Don't step on this caterpillar

A Brazilian research institute is the only thing standing between a caterpillar sting and an untimely, grisly death.

a Lonomia obliqua caterpillar
Andre Borges/Agência Brasília, via Flickr

In the 1990s, an unlikely culprit sparked an outbreak in southern Brazil. People poured into clinics with severe bruises and mysterious, gangrene-like symptoms. Some patients even suffered brain bleeds and died. The cases initially baffled researchers, who investigated patients’ accounts by probing the surrounding lands and trails. Site after site, they found Lonomia obliqua larvae: two-inch caterpillars with cactus-like spines out of their greenish brown bodies. 

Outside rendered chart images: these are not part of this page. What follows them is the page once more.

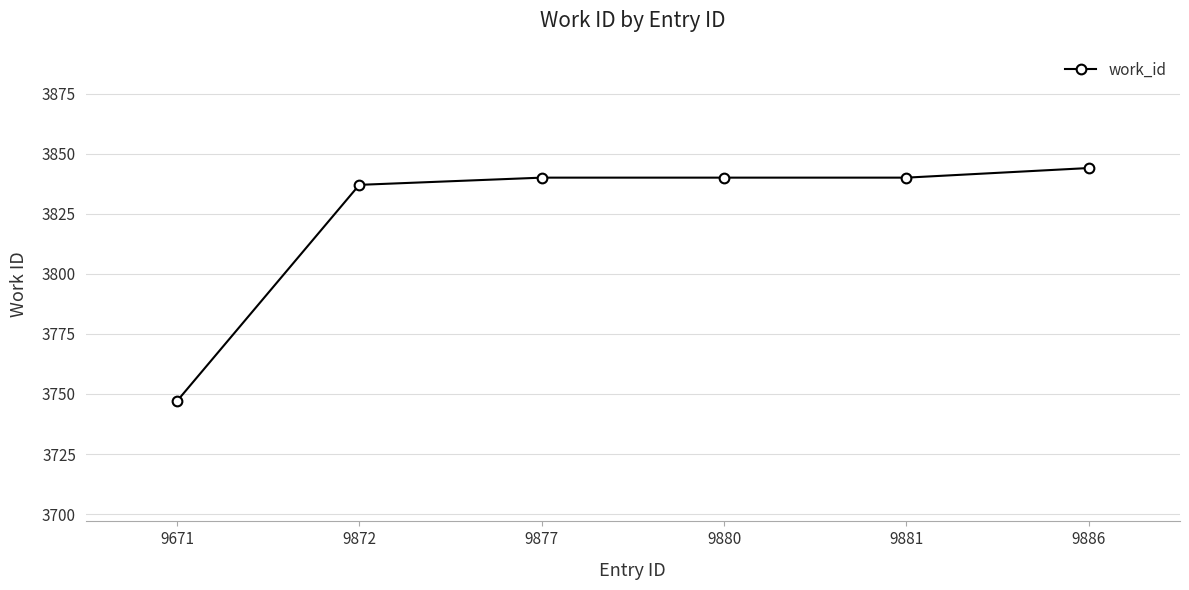

At which category does the chart reach its peak across all series?

9886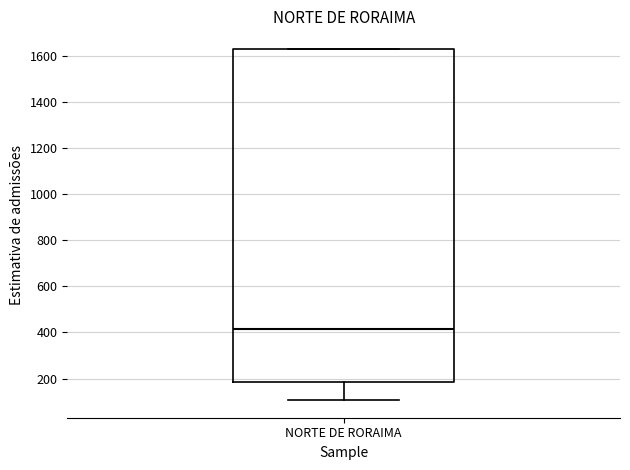

Read this box plot against the y-axis: the position of the median line, the range covered by the box, and the ends of both whiskers. The values are not printed on the chart, so give them approximately, as read against the axis.

median 420, box 180 to 1640, whiskers 100 to 1640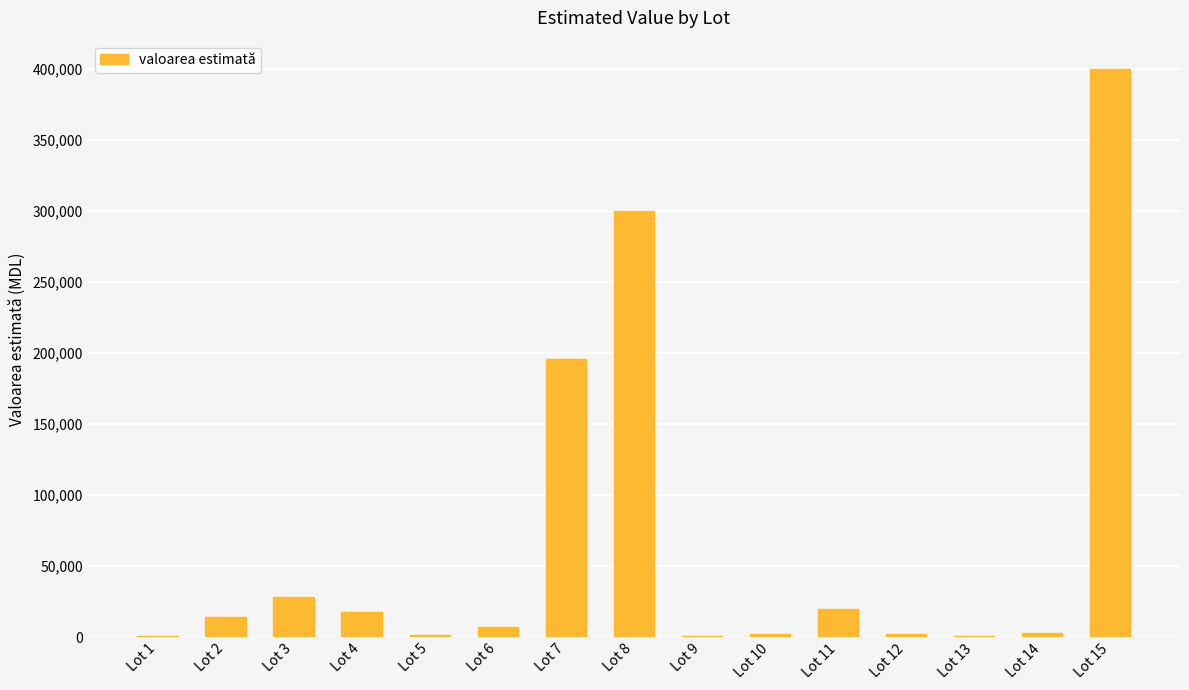

Approximately how many times larger is the value at Lot 7 compared to Lot 3?

6.9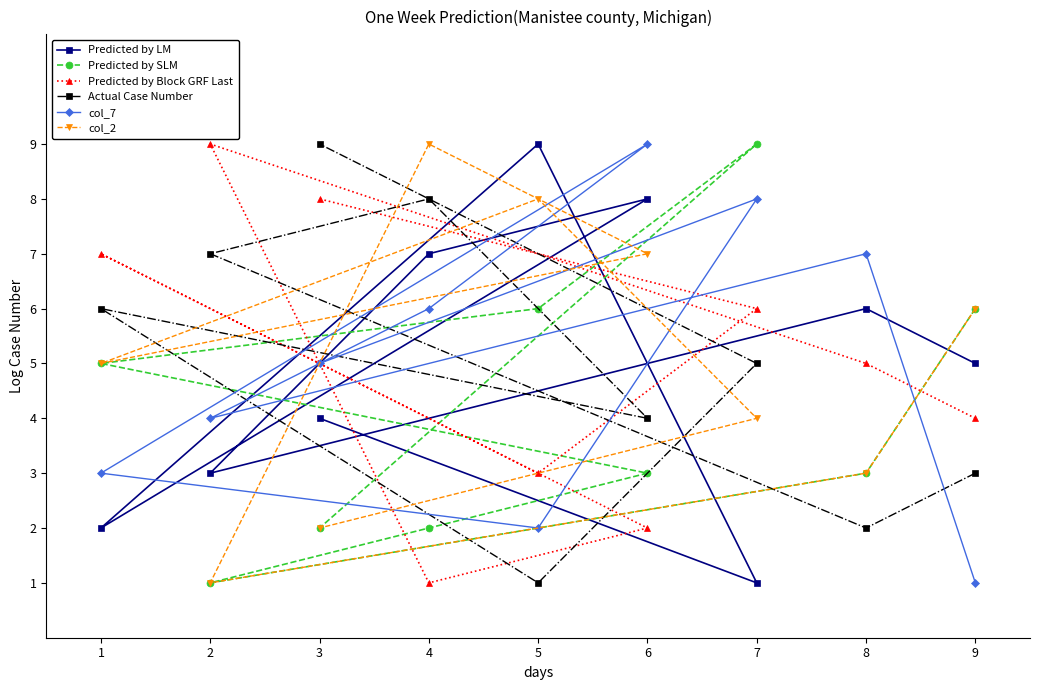

Reading left to right, what are all the values shown in this chart?

Predicted by LM: 1=2	2=3	3=4	4=7	5=9	6=8	7=1	8=6	9=5
Predicted by SLM: 1=5	2=1	3=2	4=2	5=6	6=3	7=9	8=3	9=6
Predicted by Block GRF Last: 1=7	2=9	3=8	4=1	5=3	6=2	7=6	8=5	9=4
Actual Case Number: 1=6	2=7	3=9	4=8	5=1	6=4	7=5	8=2	9=3
col_7: 1=3	2=4	3=5	4=6	5=2	6=9	7=8	8=7	9=1
col_2: 1=5	2=1	3=2	4=9	5=8	6=7	7=4	8=3	9=6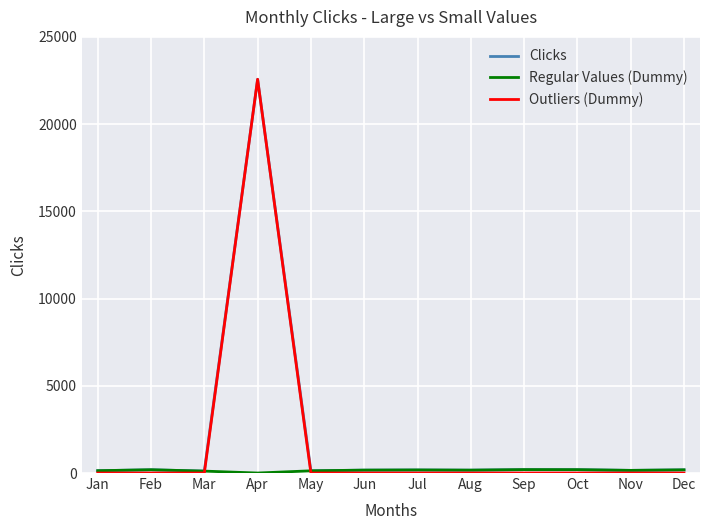

Which category has the highest value in the Clicks series?

Apr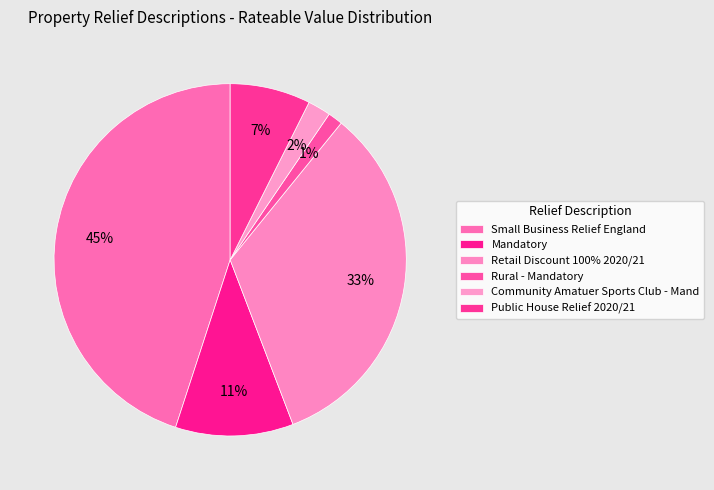

Which category has the smallest portion of the pie?

Rural - Mandatory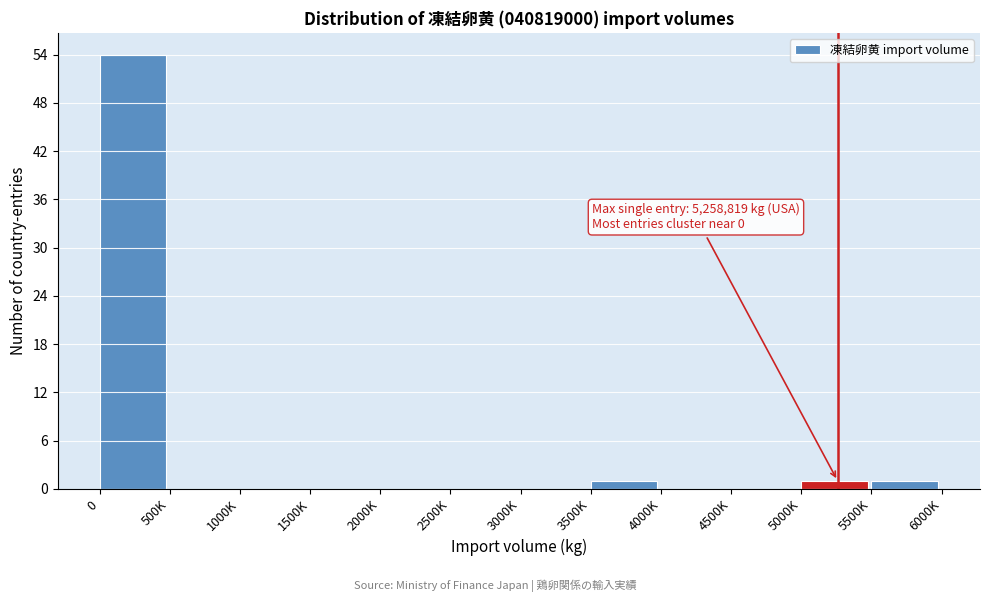

Reading left to right, what are all the values shown in this chart?

0=54	500K=0	1000K=0	1500K=0	2000K=0	2500K=0	3000K=0	3500K=1	4000K=0	4500K=0	5000K=1	5500K=1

You don’t want to mess with Lonomia obliqua’s prickly prepubescent hairs. If you touch or step on its clumps of spines, venom trickles into your bloodstream, carrying with it procoagulants that spread clots across your body. The venom can deplete your blood’s ability to clot when you actually need it, heightening the risk for internal bleeding and hemorrhage. Lonomia caterpillars cause painful, bloody deaths.

Brazilian officials recorded 600 stings between 1989 and 1996, including 12 deaths, cementing L. obliqua’s place as the world’s deadliest caterpillar. The situation has only gotten more dire: between 2007 and 2017, researchers documented more than 42,000 stings and roughly 250 serious poisonings—only now, there’s an antidote.